## TASK INSTRUCTIONS
Would you reproduce the data below exactly, please, leaving out its images?

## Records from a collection
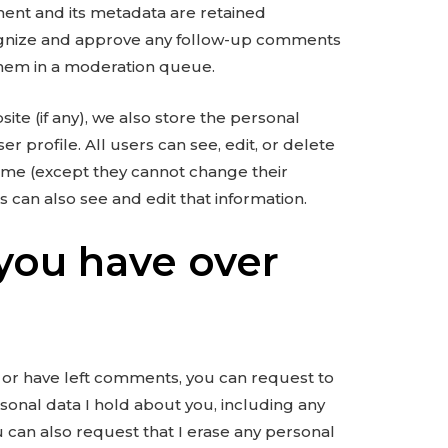
ent and its metadata are retained
ecognize and approve any follow-up comments
them in a moderation queue.
ite (if any), we also store the personal
er profile. All users can see, edit, or delete
time (except they cannot change their
 can also see and edit that information.
you have over
e, or have left comments, you can request to
rsonal data I hold about you, including any
 can also request that I erase any personal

## ANSWER TO THIS TASK
ent and its metadata are retained
ecognize and approve any follow-up comments
them in a moderation queue.
ite (if any), we also store the personal
er profile. All users can see, edit, or delete
time (except they cannot change their
 can also see and edit that information.
you have over
e, or have left comments, you can request to
rsonal data I hold about you, including any
 can also request that I erase any personal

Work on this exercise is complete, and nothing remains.